[Date Prev][Date Next][Thread Prev][Thread Next][Date Index][Thread Index]

Re: [idn] One profile for domain names, or many?



"Eric A. Hall" <ehall@ehsco.com> wrote:

> > The tricky part is that some of these subtypes are already in
> > wide use in a wide variety of protocols without having ever been
> > formalized.
> >
> > my intent is that the host field of a URI, the exchangers listed in
> > an MX record, and the domain field of an HTTP cookie are all of type
> > "host name", but no such connection has never been formally drawn
> > between these various protocol elements.
>
> I think I can speak for John when I say that this is what he and I
> both want to see fixed.

It would be great to have that fixed, but when will it happen?  Can
IDNA afford to wait for it?  If not, should IDNA go ahead and limit the
applicability of Nameprep to the still-vague concepts of "host name
label" and "mail domain name label" in the hopes that those terms will
become rigorous?  I pose these questions to the working group--would
this be comforting or disconcerting?  In the past, any time Paul and
Patrik and I have tried to talk about "what is a host name" it's been a
mess.

> Again, I would make the applications do the stringprep management,
> since they have to do so anyway for basic security measures.  All IDNA
> needs to be is a simple codec that converts inputs and outputs (unless
> I completely misunderstand its inner workings).

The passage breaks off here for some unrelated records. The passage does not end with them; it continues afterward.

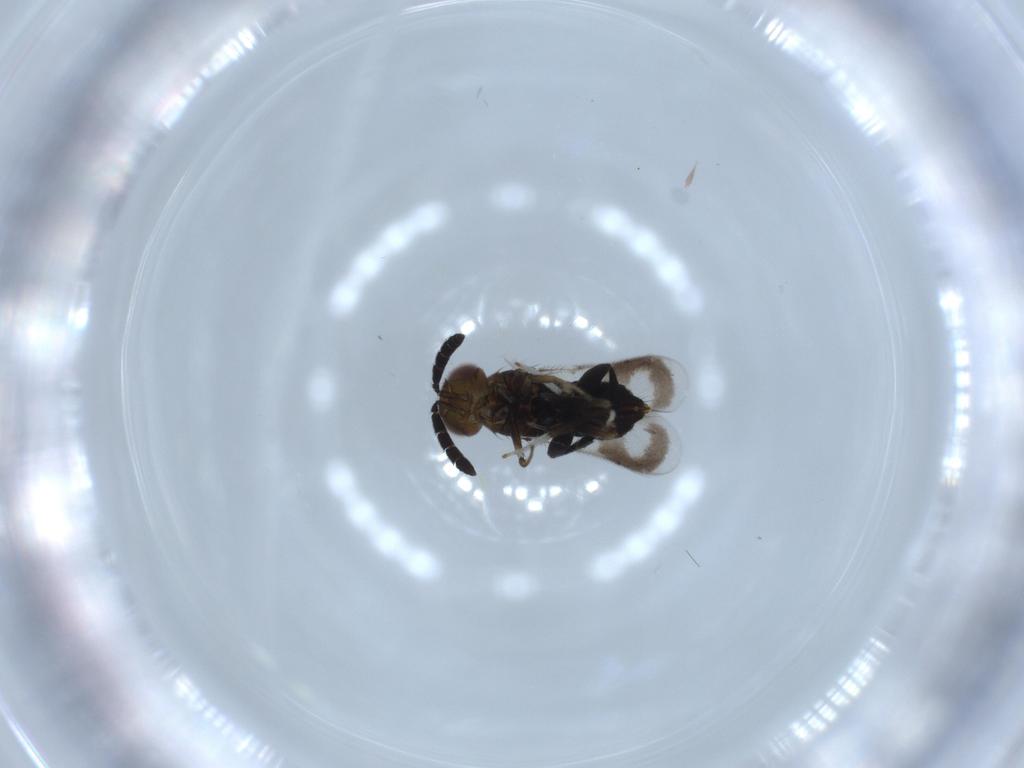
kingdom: Animalia
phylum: Arthropoda
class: Insecta
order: Hymenoptera
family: Aphelinidae
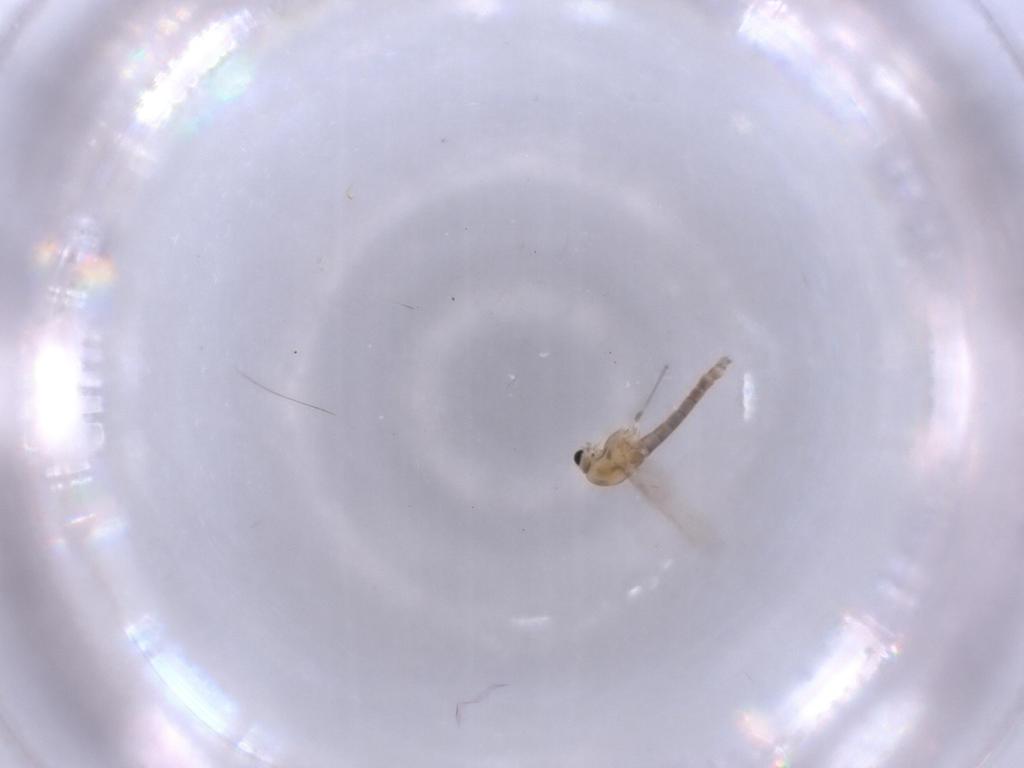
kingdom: Animalia
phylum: Arthropoda
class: Insecta
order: Diptera
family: Chironomidae
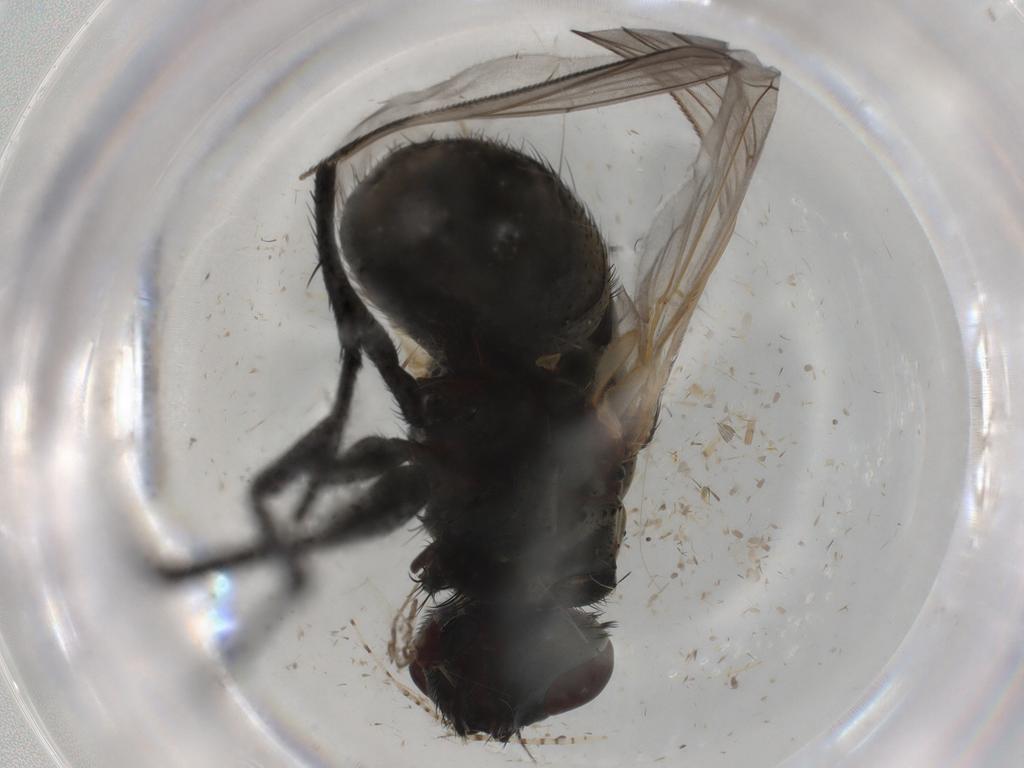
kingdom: Animalia
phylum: Arthropoda
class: Insecta
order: Diptera
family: Muscidae
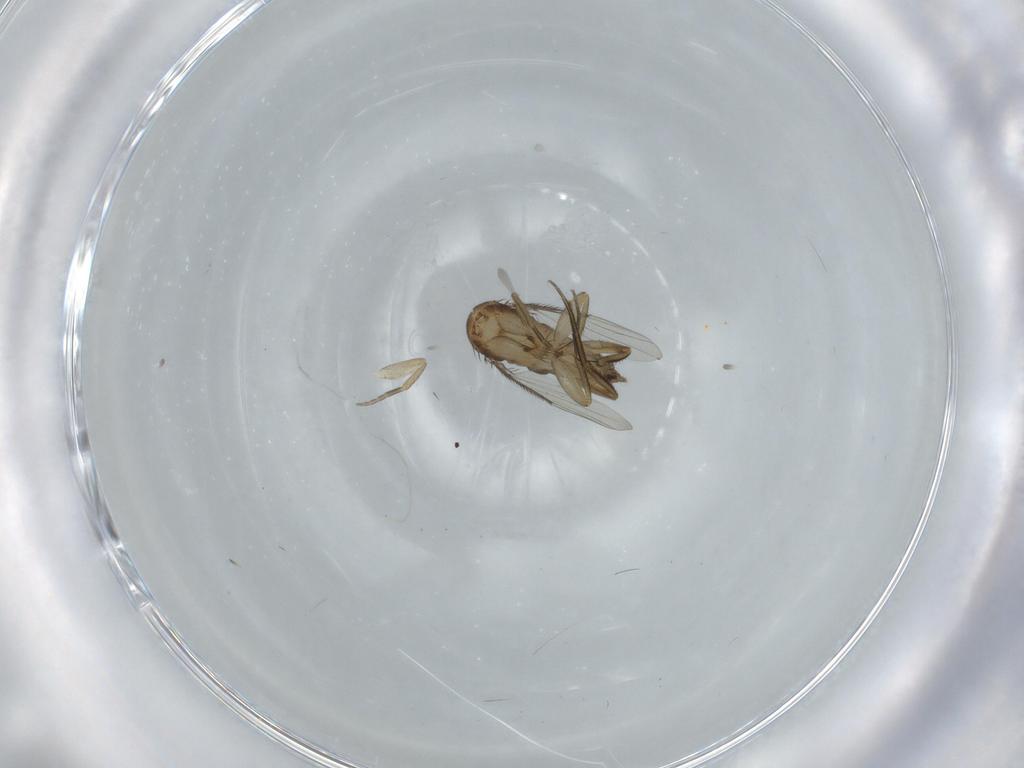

We bundle Stringprep and Punycode and the prefix into a single operation
for convenience of description, so we can say something simple like
"for any text label X, ToASCII(X) is an equivalent ASCII label".  We
needed ToASCII and ToUnicode to serve as definitions of the correct
results for *any* input, not just already-prepared input.  If you have
already-prepared input, you can optimize the Stringprep step down to
nothing.

IDNA never says that ToASCII needs to be performed all at once by a
single entity.  For example, an IDN-aware interface can require its
non-ASCII input to be already prepared, in which case when it performs
ToASCII the Stringprep step has no effect and can be optimized away.
The thing calling the interface then has the burden of performing
Stringprep, but not the rest of ToASCII.  In this scenario the work of
ToASCII has effectively been split across two entities.

> > A hypothetical newDNS protocol that allowed text labels to be
> > represented using UTF-8 while still supporting the RFC-1035
> > sequence-of-bytes labels would need an extra bit per label
> > indicating whether byte values 80..FF are UTF-8 text, or opaque
> > bytes like in DNS.  A hypothetical new resolver interface would
> > likewise need this extra bit per label if it wanted to support both
> > text-labels and byte-labels.
>
> The resolver doesn't have to keep track of this

Sure it does.  If I pass an 8-bit label to a new-resolver, the resolver
needs to know whether the 80..FF values are UTF-8 text or opaque bytes,
so that it knows how to set that bit in the newDNS query, or so that it
knows whether to convert to ACE before sending a DNS query.

AMC